Frank A J L James
Oxford: OUP 2010 | Pp184 | £7.99 | ISBN 978 019 957 431 5
Reviewed by Len Pollock
Considered the 'father of electricity', Michael Faraday is one of the best known scientific figures of all time, probably second only to Isaac Newton.
This Very Short Introduction places Faraday in the context of his time. From his humble beginnings in Yorkshire and Westmorland to his work at London's Royal Institution, James explores Faraday's attitude towards religion, key theoretical ideas, his approach to studying the natural world, and his reputation.
James portrays a man with an obsessive character and persistent attention to detail whose science underlies the modern world.

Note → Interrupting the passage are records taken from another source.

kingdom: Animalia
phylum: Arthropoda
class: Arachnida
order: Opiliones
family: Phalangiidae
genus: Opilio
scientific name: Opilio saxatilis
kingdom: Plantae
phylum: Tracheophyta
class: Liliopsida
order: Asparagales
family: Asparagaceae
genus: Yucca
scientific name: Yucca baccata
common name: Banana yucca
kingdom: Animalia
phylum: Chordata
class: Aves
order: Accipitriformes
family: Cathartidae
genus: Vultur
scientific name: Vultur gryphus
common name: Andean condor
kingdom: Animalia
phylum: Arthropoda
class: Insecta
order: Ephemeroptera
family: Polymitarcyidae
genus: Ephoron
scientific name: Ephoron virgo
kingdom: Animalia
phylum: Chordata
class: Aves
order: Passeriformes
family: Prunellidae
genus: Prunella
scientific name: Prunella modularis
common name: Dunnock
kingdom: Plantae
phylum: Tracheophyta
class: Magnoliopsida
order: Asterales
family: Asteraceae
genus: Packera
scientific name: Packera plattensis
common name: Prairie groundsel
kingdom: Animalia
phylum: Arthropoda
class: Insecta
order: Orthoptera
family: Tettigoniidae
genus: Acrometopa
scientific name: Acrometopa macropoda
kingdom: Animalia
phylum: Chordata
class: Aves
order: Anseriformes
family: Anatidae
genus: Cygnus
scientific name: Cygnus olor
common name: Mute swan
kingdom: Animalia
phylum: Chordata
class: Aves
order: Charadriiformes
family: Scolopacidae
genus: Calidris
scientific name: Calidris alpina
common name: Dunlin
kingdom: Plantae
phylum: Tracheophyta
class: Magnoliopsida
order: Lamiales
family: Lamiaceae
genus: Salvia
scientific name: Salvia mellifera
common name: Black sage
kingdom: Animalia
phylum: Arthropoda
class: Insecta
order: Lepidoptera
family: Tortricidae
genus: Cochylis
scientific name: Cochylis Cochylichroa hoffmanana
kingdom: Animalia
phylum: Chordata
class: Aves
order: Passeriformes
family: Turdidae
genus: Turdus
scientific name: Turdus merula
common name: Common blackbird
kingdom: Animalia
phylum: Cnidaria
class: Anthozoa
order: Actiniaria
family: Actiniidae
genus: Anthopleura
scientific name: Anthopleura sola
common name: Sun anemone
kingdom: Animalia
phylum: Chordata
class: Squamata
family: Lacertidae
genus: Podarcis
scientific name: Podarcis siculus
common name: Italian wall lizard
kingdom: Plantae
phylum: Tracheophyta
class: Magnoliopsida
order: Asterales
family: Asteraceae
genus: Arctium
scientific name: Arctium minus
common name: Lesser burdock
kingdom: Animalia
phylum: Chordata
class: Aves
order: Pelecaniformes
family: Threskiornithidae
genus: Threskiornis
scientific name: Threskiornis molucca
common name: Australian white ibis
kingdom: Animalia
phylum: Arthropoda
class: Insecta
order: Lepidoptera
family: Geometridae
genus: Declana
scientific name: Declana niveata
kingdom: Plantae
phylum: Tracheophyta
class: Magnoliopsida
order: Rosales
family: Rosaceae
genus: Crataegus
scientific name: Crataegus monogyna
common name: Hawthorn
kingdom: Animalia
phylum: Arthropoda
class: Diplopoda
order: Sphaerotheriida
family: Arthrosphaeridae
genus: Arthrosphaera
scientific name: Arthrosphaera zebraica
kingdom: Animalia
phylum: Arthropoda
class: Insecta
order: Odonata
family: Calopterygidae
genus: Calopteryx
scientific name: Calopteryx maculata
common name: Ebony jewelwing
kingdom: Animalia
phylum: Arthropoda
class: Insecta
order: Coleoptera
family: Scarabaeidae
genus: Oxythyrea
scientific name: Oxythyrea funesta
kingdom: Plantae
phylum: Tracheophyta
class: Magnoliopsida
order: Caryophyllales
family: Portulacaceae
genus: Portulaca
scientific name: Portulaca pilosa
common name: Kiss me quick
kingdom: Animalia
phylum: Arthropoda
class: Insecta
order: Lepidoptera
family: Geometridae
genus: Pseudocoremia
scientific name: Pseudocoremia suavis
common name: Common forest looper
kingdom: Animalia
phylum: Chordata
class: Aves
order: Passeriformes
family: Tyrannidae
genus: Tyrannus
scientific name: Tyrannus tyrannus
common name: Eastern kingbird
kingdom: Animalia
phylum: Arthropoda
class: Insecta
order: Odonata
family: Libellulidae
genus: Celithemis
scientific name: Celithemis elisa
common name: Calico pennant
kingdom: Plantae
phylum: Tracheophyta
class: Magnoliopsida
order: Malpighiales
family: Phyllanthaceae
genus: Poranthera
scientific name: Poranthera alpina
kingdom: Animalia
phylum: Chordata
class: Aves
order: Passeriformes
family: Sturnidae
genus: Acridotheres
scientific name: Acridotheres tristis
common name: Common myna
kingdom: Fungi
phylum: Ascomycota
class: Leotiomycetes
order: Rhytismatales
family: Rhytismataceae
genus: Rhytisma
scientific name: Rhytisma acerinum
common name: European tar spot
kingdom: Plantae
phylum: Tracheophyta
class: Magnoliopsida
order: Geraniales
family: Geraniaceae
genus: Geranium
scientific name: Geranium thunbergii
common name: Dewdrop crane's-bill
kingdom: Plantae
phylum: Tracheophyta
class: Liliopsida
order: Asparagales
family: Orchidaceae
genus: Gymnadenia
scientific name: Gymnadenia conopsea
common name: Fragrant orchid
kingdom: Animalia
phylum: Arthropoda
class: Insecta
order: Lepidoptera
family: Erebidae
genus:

Neither a textbook nor a novel, James offers an engaging non-fictional read into the lifestyle and legacy of Faraday, both as a public man and a scientist. There is also a brief insight into his private life, particularly as a child and youth when his interest in science developed.
Readers are briefly introduced to Faraday's principal discoveries of isolating benzene, some of the alkali metals and the magneto-electrical field theory, as well his interest in pictorial reproduction.
James reveals how the Sandemanian part of the Christian faith guided Faraday through his adult life both as a scientist, at the Royal Institute, and in his dealings with the larger world, and the fact that Faraday took fame in its stride.